◆ TRAVAIL À FAIRE ◆
1. Dans le texte « Savoir et certitudes », quel quotidien a publié le supplément des « écrivains commentant l'actualité » ?
2. Reprenez le texte « Savoir et certitudes » après sa dernière phrase et poursuivez-le.

◆ TEXTE À LIRE ◆
31/12/2005 - Savoir et certitudes
Je lis souvent des journaux… Il y a deux ou trois jours, Libération
a publié un de ses cahiers spéciaux imposés aux lecteurs sommé de payer
l’augmentation déguisée ou de se priver de son quotidien (passons… les
mœurs des entreprises m’échappent de plus en plus…), le supplément des
« écrivains commentant l’actualité ». Ces gens, quels qu’ils soient,
quels que soient leurs titres de gloire (la plupart d’entre eux me sont
totalement inconnus et je me demande bien par quels réseaux souterrains
d’amitiés ils sont choisis…) ont toujours quelque chose à dire, c’est
leur métier, quelque chose sur tout alors qu’aucun de nous ne maîtrise
l’interprétation de sa propre existence. Mon passé de médecin, mon
expérience de la vie sociale, le fait que pour des raisons diverses
j’ai été amené à me frotter à la politique, y compris dans des
circonstances difficiles, devraient m’accorder une parole en ces
domaines — il est vrai cependant que personne ne m’a jamais rien
demandé — mais pourtant je ne me sens jamais investi de ce droit.

◆ LISTE DES DONNÉES ◆
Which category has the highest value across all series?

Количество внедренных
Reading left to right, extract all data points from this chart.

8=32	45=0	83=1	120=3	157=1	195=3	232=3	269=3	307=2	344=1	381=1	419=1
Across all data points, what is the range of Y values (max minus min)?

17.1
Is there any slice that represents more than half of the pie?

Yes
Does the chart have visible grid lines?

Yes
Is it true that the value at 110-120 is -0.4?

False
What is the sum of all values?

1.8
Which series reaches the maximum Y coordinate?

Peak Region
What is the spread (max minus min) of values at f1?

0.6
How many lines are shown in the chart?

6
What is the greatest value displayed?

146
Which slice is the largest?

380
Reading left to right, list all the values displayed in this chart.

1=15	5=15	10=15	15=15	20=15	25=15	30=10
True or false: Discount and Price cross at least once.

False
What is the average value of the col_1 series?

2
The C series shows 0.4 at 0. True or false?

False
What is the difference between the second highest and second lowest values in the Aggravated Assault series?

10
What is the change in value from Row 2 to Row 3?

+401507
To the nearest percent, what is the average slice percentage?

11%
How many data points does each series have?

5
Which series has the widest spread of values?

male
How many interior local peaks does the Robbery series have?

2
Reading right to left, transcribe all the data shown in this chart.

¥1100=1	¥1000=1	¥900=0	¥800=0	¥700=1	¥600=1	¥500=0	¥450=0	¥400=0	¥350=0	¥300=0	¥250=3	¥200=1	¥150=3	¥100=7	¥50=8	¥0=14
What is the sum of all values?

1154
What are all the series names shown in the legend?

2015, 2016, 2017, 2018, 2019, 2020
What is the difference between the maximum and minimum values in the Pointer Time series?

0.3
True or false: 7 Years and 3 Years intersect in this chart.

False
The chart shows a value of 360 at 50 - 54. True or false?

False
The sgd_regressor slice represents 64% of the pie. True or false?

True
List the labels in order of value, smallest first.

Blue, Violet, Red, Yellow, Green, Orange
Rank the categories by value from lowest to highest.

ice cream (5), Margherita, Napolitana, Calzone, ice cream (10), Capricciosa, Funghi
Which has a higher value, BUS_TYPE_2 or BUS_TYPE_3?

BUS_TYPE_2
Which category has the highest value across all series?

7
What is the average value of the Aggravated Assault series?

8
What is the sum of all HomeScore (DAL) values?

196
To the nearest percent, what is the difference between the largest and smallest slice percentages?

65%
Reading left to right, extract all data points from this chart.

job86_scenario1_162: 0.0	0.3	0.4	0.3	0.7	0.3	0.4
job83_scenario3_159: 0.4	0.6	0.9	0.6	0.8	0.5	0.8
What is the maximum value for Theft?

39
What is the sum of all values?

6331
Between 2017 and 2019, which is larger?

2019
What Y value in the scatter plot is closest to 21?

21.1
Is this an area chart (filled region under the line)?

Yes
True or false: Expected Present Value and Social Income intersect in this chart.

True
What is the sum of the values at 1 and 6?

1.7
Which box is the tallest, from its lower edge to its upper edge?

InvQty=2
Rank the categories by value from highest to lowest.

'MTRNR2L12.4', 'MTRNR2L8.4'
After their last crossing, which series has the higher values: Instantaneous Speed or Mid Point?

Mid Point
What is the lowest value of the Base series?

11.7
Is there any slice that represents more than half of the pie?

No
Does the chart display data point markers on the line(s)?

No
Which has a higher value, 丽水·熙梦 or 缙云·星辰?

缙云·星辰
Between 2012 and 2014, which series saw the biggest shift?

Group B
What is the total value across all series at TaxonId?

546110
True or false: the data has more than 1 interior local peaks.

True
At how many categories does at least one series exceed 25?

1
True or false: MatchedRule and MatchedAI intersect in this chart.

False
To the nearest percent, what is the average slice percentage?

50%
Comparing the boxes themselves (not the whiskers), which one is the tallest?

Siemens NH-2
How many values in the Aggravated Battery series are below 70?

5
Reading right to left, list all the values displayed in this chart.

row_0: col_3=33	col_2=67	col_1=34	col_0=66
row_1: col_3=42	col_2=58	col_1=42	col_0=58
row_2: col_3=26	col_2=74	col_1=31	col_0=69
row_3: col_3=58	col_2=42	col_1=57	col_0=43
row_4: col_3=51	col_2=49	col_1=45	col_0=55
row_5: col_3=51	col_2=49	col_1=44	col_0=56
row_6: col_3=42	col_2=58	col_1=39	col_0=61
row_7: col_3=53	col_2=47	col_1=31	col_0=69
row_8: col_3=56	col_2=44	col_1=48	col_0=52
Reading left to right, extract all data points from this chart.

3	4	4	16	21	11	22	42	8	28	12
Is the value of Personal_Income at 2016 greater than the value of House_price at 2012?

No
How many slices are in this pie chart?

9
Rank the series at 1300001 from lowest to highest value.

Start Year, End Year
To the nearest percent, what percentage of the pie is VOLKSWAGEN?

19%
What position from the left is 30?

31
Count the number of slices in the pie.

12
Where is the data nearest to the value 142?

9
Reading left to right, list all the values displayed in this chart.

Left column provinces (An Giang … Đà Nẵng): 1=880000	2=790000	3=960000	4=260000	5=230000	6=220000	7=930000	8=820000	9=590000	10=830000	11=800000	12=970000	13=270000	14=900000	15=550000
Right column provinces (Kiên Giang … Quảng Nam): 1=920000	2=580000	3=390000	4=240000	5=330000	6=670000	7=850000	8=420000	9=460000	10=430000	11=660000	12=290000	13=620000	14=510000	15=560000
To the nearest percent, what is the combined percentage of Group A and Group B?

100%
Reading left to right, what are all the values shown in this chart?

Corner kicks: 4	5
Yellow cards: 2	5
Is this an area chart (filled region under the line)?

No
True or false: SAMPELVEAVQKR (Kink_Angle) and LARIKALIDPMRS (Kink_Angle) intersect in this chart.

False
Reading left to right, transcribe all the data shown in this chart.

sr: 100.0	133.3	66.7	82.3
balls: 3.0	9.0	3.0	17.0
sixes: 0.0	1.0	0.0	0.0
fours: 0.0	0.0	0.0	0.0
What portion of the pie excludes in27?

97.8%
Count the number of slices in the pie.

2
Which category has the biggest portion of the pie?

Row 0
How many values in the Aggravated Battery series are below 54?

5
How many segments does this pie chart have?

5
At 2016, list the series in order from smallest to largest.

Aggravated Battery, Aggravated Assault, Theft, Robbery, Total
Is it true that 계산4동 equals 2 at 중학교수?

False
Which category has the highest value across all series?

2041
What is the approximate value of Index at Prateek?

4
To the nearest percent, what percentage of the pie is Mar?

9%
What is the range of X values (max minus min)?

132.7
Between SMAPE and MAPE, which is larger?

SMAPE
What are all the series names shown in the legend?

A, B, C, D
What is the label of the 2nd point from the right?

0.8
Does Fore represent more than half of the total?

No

◆ RÉPONSES ATTENDUES ◆
1. Libération.

2.
J’éprouve toujours l’impression très forte que ma parole n’est en rien
supérieure à n’importe quelle autre et une méfiance instinctive envers
ces gens — que l’on rencontre si souvent dans n’importe quelle
conversation — qui savent tout sur tout et peuvent exprimer une opinion
péremptoire aussi bien sur la paysannerie bengali que sur le
gouvernement du Venezuela. Mes expériences de vie ne sont pas de cet
ordre : il me semble que tant de mes opinions les plus argumentées,
construites, réfléchies se sont trouvées démenties par les faits, que
toute affirmation n’ouvre que sur des incertitudes.
Peut-être suis-je pusillanime, peut-être suis-je de ces gens qui ne
savent pas se battre et ne prennent jamais le risque d’imposer leur
opinion — Napoléon, Hitler, Lénine, Staline, Mao Tsé Toung, etc. —
notre époque (mais il en a toujours été ainsi) est si riche de ces
certitudes qui mènent à des désastres que je ne peux que me retirer
dans mon Aventin. La tentation monastique, extrême, celle du stylite…
mais hélas, je ne crois en rien or seule une foi — quelle qu’elle soit
— peut rendre de telles vies acceptables.